Я шевельнулся, и сухие листья в моём ложе предательски зашуршали. Она мгновенно, с поразительной кошачьей быстротой, обернулась. И снова эти глаза: невозможные, яркие, пронзительно-зеленые, как молодая листва, пробивающаяся сквозь мертвый пепел, ударили меня в самое сердце. При дневном свете в них ещё яснее читалась та дикая, настороженная свобода, которая так поразила меня ночью.
— Очухался, паныч? — спросила она. Голос её прозвучал ровно, без малейшего выражения радости или участия. — А я уж думала, околеешь до рассвета. Дыхал так, шо аж грубка тряслась.
— Выжил... кажется, — прохрипел я. Горло саднило, язык присох к небу, словно я жевал сухой песок. Я попытался приподняться на локтях, но голова тотчас закружилась, и я бессильно откинулся назад. — Воды...
Она отложила нож, вытерла перепачканные рыбьей чешуёй и кровью руки о подол и, зачерпнув деревянным ковшом воды из кадушки, поднесла к моим губам.
Вода была ледяной, отдавала тиной и ржавчиной, но мне она показалась слаще лучшего французского вина. Я пил жадно, расплёскивая капли на грудь.
— Как... как твоё имя? — спросил я, отваливаясь на подушку из сена.
— Ярына, — коротко ответила она, забирая ковш.
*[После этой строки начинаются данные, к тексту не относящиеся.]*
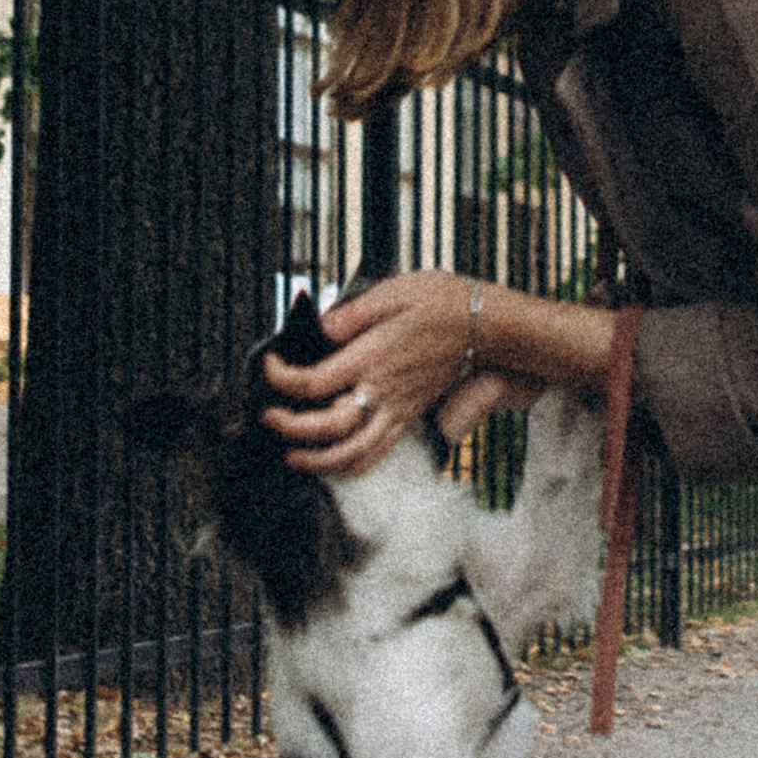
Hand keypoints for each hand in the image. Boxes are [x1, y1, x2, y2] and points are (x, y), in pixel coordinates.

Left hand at [262, 274, 620, 476]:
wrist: (490, 326)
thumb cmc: (445, 303)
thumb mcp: (394, 291)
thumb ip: (351, 314)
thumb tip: (319, 327)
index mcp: (371, 357)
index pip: (311, 382)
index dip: (280, 378)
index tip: (269, 366)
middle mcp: (381, 390)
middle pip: (325, 426)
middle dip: (289, 427)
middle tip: (268, 416)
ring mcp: (397, 409)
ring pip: (353, 453)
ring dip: (317, 461)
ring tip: (293, 455)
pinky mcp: (409, 416)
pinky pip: (378, 453)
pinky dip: (351, 466)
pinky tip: (333, 461)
— Ярына... — повторил я, пробуя имя на вкус. В нем слышалось что-то языческое, яростное, связанное с весенним солнцем и плодородием. — Я должен благодарить тебя, Ярына. Ты спасла мне жизнь. Если бы не ты...
— Если б не я, лисицы б тебе очи выели, — спокойно, без тени рисовки или хвастовства перебила она. Она снова уселась к лохани и взялась за нож. — Чого тебя в пущу понесло, дурной? Чи ты с села? Ни, на сельских не похож. Руки белые, як у панночки, а полушубок богатый, хоть и порванный.
Её прямота несколько смутила меня. Во мне заговорила смешная, нелепая в этих обстоятельствах барская гордость.
— Я живу в Волчьих Ямах. Временно, —пояснил я. — Скука одолела. Взял ружье, хотел поохотиться на зайца. Задумался... и сбился с пути.
Ярына перестала скрести рыбу. Она повернула ко мне лицо, и в её зеленых глазах мелькнуло такое откровенное, глубокое презрение, что я невольно отвел взгляд.
— На зайца? — переспросила она, и губы её скривились в усмешке. — А чи ты голодный был, паныч? Чи у тебя в хате хлеба нема?
— Причём здесь голод? — раздраженно ответил я, чувствуя, как краснеют щёки от этого допроса. — Это охота. Забава. У нас, у образованных людей, принято иногда... отдыхать на природе.
Она покачала головой, и тяжелая прядь волос упала ей на лоб.
— Забава... — протянула она медленно, словно пробуя это слово на вкус и находя его гнилым. — Жизнь отнимать — забава. Вы, люди, страшные. Лес зверя дает тому, кто брюхо пустым носит, кто зиму пережить не можу. А вы стреляете, шоб потешиться. Кровь льете, а потом в свои тёплые хаты идёте, водку пить. Оттого лес вас и крутит. Оттого и путает. Он бачит, шо у вас в середке гниль одна.
Я лежал молча, поражённый этой простой философией. Эта дикарка, не знающая, вероятно, и грамоты, одним своим презрительным жестом перечеркнула всю ту сложную систему ценностей, в которой я вырос.